Poor Chen should have paid attention to the statements of Secretary of State Clinton, who days after his escape from home confinement was due to arrive with banker’s hack Treasury Secretary Timothy Geithner to talk business with China, and to try and win Chinese diplomatic support for American action against North Korea and Iran, two allies of China.

Back in February 2009, on an earlier visit to China, Clinton had told Chinese officials and reporters that while the US would “continue to press” China on human rights, as well as the issues of Tibet and Taiwan, these things would not be allowed to get in the way of what she called the more pressing and immediate priorities. As she put it, “Our pressing on those issues can’t interfere with the global economic crisis, the global climate change crisis, and the security crisis.”


Having lived in China for several years and reported on China for six years both inside the country and from Hong Kong and Taiwan, I can assure readers that when Chinese authorities heard that, they immediately stopped worrying about further interference from the US over their ongoing often brutal crackdown on democracy activists and public demands for more freedom inside China.

Chen would have fared much better had he fled not to the US Embassy, but to the Norwegian or New Zealand Embassies, or perhaps the French Embassy, or maybe even the Bolivian Embassy–in other words to embassies of countries that were more likely to take seriously their own rhetoric about freedom.

Not only is the US these days viewed in China as a paper tiger, its vast military might spread thin around the globe and demonstrably unable to even defeat poorly armed peasants in one of the world’s poorest countries, Afghanistan. China also knows that the US is financially in the toilet and hangs on only because China has continued to prop up the dollar and support its use as the global currency.

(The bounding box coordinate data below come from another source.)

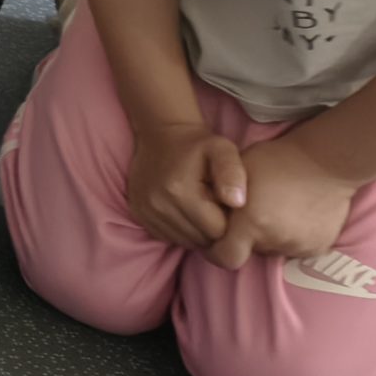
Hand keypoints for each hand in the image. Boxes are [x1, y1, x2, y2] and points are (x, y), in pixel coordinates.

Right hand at [126, 119, 247, 249]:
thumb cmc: (197, 145)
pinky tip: (183, 209)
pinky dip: (180, 229)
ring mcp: (145, 211)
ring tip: (198, 206)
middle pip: (201, 239)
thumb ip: (234, 174)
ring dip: (196, 229)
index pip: (217, 231)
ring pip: (185, 241)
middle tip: (212, 203)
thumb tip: (237, 202)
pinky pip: (168, 237)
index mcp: (180, 191)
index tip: (224, 201)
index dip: (227, 219)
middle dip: (212, 227)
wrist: (160, 134)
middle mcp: (158, 204)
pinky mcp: (138, 214)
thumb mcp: (223, 150)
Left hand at [205, 135, 358, 269]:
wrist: (326, 161)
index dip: (214, 251)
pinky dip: (289, 236)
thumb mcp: (238, 172)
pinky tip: (292, 214)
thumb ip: (221, 198)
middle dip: (243, 239)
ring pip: (272, 249)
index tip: (211, 241)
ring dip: (267, 237)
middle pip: (249, 251)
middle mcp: (275, 240)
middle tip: (246, 218)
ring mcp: (299, 246)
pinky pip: (294, 247)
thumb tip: (206, 214)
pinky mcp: (318, 246)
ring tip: (272, 211)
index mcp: (252, 223)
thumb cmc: (276, 159)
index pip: (224, 258)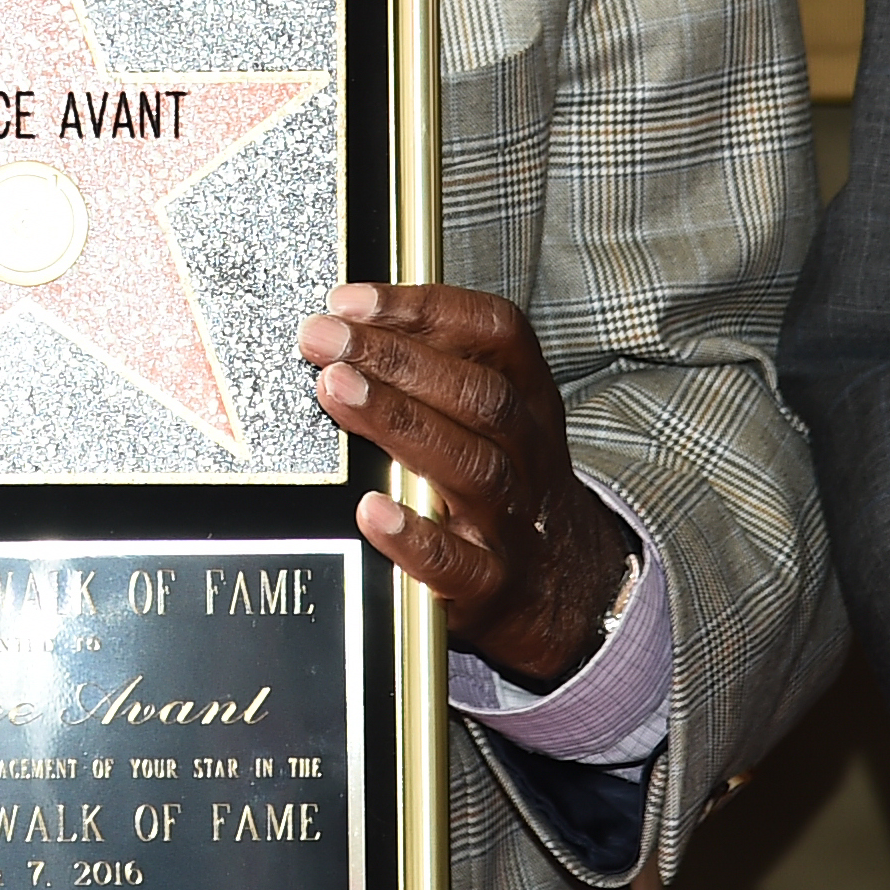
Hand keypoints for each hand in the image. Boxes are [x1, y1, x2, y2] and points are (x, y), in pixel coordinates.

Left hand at [299, 283, 630, 684]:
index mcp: (528, 399)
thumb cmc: (504, 483)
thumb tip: (344, 322)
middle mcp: (527, 453)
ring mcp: (512, 521)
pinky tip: (370, 509)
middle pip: (478, 396)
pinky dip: (413, 536)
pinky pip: (456, 563)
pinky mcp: (490, 585)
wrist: (565, 588)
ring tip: (335, 390)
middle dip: (395, 358)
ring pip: (470, 465)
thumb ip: (437, 368)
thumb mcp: (496, 418)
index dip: (427, 308)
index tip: (351, 301)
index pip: (496, 334)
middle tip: (324, 338)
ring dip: (398, 421)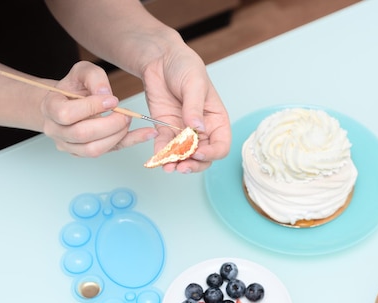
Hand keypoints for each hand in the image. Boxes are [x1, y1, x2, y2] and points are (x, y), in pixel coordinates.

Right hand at [40, 61, 157, 156]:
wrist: (67, 102)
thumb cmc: (74, 87)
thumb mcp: (82, 72)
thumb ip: (94, 77)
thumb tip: (105, 95)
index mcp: (50, 108)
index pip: (67, 114)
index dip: (91, 108)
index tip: (112, 100)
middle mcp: (55, 130)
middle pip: (82, 135)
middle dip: (109, 124)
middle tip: (125, 114)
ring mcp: (69, 145)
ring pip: (93, 149)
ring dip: (117, 136)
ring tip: (129, 120)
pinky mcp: (85, 153)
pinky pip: (109, 152)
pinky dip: (130, 142)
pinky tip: (146, 134)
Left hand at [141, 42, 230, 172]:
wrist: (160, 60)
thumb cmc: (185, 67)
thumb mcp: (194, 84)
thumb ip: (194, 107)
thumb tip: (197, 128)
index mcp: (216, 120)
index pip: (221, 145)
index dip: (212, 153)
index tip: (199, 153)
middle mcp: (202, 129)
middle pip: (204, 156)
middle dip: (194, 164)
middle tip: (183, 166)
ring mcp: (183, 131)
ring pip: (184, 156)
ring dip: (177, 164)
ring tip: (168, 167)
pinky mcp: (166, 130)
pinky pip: (165, 147)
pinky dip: (161, 155)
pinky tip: (157, 159)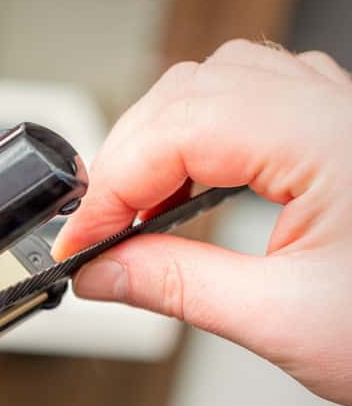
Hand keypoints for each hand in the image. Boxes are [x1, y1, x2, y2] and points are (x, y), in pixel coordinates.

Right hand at [53, 40, 351, 405]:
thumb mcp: (284, 320)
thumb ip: (176, 287)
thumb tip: (100, 272)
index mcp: (327, 140)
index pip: (179, 131)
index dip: (111, 187)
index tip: (79, 241)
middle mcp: (331, 108)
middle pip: (188, 93)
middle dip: (125, 160)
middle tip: (99, 230)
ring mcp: (333, 110)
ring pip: (212, 85)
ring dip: (156, 142)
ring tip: (134, 209)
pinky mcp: (331, 128)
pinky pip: (243, 100)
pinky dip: (193, 138)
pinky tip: (181, 185)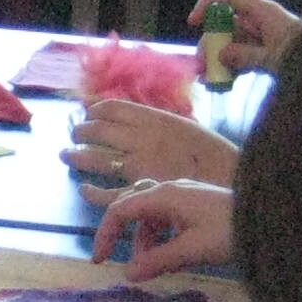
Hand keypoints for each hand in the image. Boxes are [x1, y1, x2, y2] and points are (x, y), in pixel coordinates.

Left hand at [66, 99, 238, 193]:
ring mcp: (140, 165)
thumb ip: (160, 126)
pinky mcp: (141, 192)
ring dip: (76, 155)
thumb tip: (136, 122)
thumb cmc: (216, 159)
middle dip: (81, 131)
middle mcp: (143, 139)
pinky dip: (91, 191)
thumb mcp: (189, 130)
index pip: (114, 108)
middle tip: (75, 134)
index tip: (89, 114)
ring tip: (68, 155)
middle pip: (97, 130)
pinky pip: (106, 193)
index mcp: (156, 120)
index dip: (96, 111)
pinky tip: (84, 189)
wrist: (234, 186)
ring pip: (95, 157)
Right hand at [93, 181, 235, 278]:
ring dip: (150, 243)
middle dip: (130, 241)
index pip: (120, 211)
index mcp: (164, 195)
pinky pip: (169, 219)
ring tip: (162, 267)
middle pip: (134, 212)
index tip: (101, 261)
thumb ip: (157, 261)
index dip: (105, 235)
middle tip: (134, 268)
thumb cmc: (230, 231)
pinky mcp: (197, 204)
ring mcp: (185, 195)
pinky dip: (166, 238)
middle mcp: (170, 190)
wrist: (271, 220)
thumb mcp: (192, 250)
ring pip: (153, 218)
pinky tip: (178, 255)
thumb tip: (127, 275)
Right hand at [185, 0, 301, 73]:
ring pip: (230, 42)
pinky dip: (231, 68)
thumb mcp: (274, 58)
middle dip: (210, 44)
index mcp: (263, 12)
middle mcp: (259, 21)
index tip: (193, 22)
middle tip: (201, 66)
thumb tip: (221, 55)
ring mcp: (261, 36)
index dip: (208, 4)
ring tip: (208, 81)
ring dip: (217, 60)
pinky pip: (240, 55)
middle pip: (224, 25)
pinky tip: (222, 84)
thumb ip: (246, 56)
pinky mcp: (264, 51)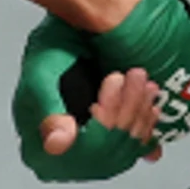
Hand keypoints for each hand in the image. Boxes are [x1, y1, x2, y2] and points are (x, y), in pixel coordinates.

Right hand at [11, 0, 189, 181]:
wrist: (73, 33)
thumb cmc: (53, 47)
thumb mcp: (42, 74)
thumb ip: (48, 111)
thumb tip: (58, 144)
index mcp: (38, 146)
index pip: (79, 155)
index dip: (103, 126)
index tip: (112, 84)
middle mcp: (64, 155)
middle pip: (104, 155)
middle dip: (126, 115)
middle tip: (136, 79)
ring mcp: (88, 150)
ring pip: (123, 152)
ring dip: (140, 116)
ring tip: (145, 84)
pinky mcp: (108, 142)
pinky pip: (133, 149)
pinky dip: (146, 126)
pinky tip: (151, 105)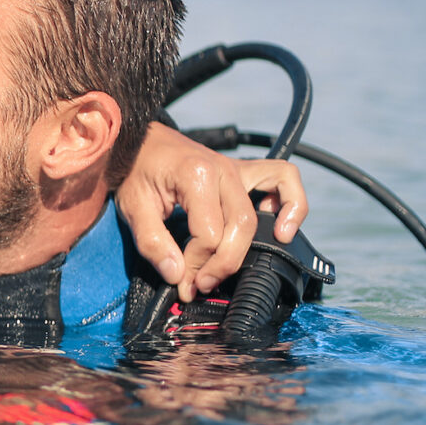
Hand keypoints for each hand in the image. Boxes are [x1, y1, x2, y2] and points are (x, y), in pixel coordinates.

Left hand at [116, 123, 308, 301]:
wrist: (140, 141)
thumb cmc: (136, 170)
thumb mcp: (133, 207)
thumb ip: (152, 243)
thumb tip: (177, 275)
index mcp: (196, 175)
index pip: (208, 233)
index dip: (195, 264)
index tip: (181, 280)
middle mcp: (224, 170)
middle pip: (240, 227)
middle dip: (222, 264)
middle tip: (200, 284)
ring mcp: (238, 169)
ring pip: (261, 214)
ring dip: (253, 246)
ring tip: (240, 266)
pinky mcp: (245, 172)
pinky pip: (284, 179)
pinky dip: (292, 203)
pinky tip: (281, 228)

Give this situation, with China holding most of the cards, the last thing Clinton and the Obama administration should have ever done, from a purely practical point of view, was to telegraph that it would not seriously press the one issue that does cause the Chinese ruling elite to lose sleep at night, and that is the powderkeg that is the long-repressed Chinese people.

China’s leaders, as corrupt a bunch as one could find anywhere on the globe, have watched tyrants fall around the world with great alarm. It’s well known that most, if not all of them have shipped vast amounts of their ill-gotten gains abroad to banks in America, Switzerland and elsewhere — the main reason why the government has moved quickly to crush rising political power Bo Xilai, whose astonishing corruption and foreign assets were exposed because of the murder, allegedly by his wife, of a British national. Most Chinese leaders have also, like Bo, sent children abroad where many, including even a son of the late Deng Xiaoping, have borne children with foreign, often US citizenship, who could act as safe havens for them if and when the end finally comes. These leaders have been pumping up the Chinese economy for years, knowing that only so long as they can keep incomes rising, or at least stable, can they hope to cling to power and hold the sullen masses at bay.

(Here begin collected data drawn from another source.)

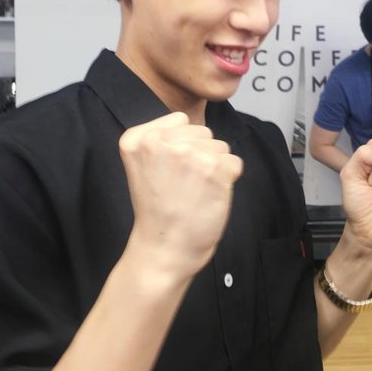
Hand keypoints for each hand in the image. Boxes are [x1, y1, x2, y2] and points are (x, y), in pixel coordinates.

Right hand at [119, 112, 242, 278]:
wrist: (164, 250)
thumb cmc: (158, 210)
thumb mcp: (141, 164)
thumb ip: (160, 138)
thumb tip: (191, 124)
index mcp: (137, 138)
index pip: (180, 120)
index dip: (182, 145)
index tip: (170, 171)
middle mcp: (160, 142)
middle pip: (203, 132)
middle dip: (200, 155)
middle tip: (183, 185)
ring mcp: (188, 154)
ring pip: (220, 147)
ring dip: (215, 168)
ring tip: (195, 192)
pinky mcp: (214, 169)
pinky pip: (234, 163)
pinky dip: (228, 181)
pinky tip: (209, 197)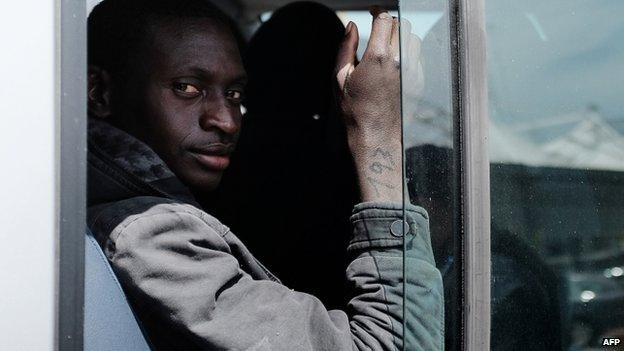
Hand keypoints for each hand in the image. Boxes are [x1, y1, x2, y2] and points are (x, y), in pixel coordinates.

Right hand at [335, 8, 421, 201]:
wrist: (377, 136)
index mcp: (377, 58)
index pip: (384, 19)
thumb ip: (345, 47)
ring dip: (400, 36)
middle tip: (378, 28)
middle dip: (388, 22)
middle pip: (401, 25)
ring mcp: (413, 71)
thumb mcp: (339, 78)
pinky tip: (395, 61)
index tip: (372, 12)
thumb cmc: (354, 110)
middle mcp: (399, 61)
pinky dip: (408, 51)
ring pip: (412, 38)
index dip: (377, 11)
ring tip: (387, 44)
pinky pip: (418, 56)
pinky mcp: (419, 81)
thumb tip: (351, 25)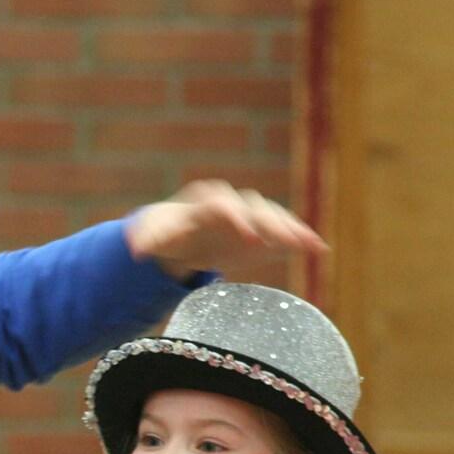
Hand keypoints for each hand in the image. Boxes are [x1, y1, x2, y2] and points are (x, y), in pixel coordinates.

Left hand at [124, 180, 326, 278]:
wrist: (185, 235)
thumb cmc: (170, 235)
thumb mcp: (155, 238)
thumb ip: (147, 241)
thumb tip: (134, 250)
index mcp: (204, 203)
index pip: (220, 203)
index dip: (236, 216)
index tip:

The real threat to Chinese leaders is a tsunami of public demands for freedom. That then, it should be clear, is the ace in the hole for US negotiators, and Clinton, like Obama with his concessions on Medicare and Social Security, or on bank regulation, or on health reform, or on the initial economic stimulus plan, gave it all away before she started to bargain!

Chen’s fate was sealed before he entered the US Embassy.

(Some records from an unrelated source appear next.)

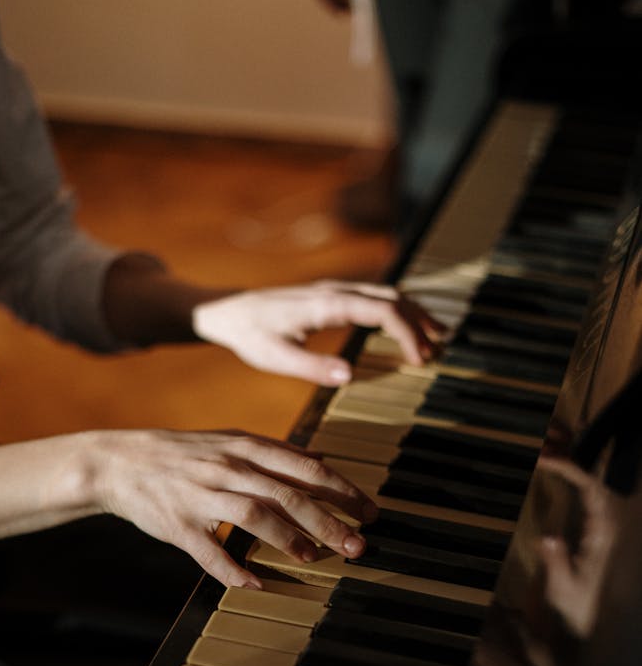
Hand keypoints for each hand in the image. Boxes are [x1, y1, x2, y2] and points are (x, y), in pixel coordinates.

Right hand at [97, 428, 376, 587]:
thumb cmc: (182, 454)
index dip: (342, 490)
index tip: (370, 511)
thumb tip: (321, 461)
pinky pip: (208, 551)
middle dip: (328, 521)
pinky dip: (232, 569)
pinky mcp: (177, 525)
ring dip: (288, 539)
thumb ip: (274, 452)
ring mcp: (201, 496)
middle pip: (287, 494)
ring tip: (314, 557)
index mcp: (244, 446)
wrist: (118, 462)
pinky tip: (256, 583)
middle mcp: (226, 468)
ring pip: (253, 515)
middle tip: (357, 544)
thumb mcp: (229, 440)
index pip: (304, 468)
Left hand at [193, 280, 445, 384]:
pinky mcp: (331, 295)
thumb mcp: (275, 358)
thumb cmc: (250, 335)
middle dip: (419, 322)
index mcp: (326, 305)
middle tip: (436, 351)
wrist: (228, 312)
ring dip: (413, 312)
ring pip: (386, 292)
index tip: (419, 359)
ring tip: (435, 336)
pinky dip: (397, 308)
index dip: (407, 333)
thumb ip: (312, 367)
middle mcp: (335, 291)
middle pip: (392, 297)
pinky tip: (405, 325)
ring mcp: (335, 290)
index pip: (383, 311)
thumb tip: (349, 375)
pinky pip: (374, 296)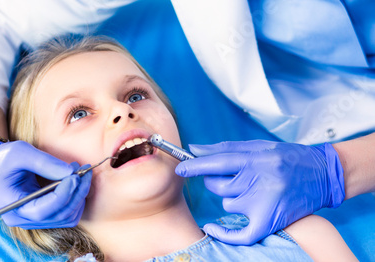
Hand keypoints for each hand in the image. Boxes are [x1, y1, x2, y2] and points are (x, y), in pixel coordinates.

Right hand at [0, 138, 90, 228]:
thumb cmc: (2, 158)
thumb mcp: (20, 152)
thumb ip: (44, 162)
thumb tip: (71, 172)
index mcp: (10, 205)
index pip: (41, 211)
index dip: (63, 195)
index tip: (75, 176)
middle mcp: (21, 218)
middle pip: (57, 216)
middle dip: (76, 193)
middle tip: (84, 171)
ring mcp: (32, 220)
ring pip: (66, 217)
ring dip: (78, 196)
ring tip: (81, 173)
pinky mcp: (42, 215)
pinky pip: (65, 214)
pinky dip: (75, 199)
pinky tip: (76, 182)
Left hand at [175, 140, 344, 244]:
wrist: (323, 174)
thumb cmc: (288, 157)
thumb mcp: (259, 146)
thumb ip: (226, 148)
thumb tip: (194, 149)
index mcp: (257, 158)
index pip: (218, 162)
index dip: (195, 166)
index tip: (180, 169)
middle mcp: (260, 180)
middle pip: (219, 185)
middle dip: (218, 181)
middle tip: (232, 177)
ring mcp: (265, 202)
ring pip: (228, 204)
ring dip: (233, 198)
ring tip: (252, 191)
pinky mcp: (270, 220)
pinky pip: (239, 233)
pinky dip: (224, 233)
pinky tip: (212, 228)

If he manages to escape China with his long-suffering wife and kids, it will not be because of the Americans, who already sold him down the river for the lure of Chinese profits. It will because Chinese authorities decide they have more to gain in the court of world and domestic opinion by releasing “on humanitarian grounds,” a figure who actually is not that well known in any case among Chinese people, than they do from imprisoning him further and making a martyr of him domestically and abroad.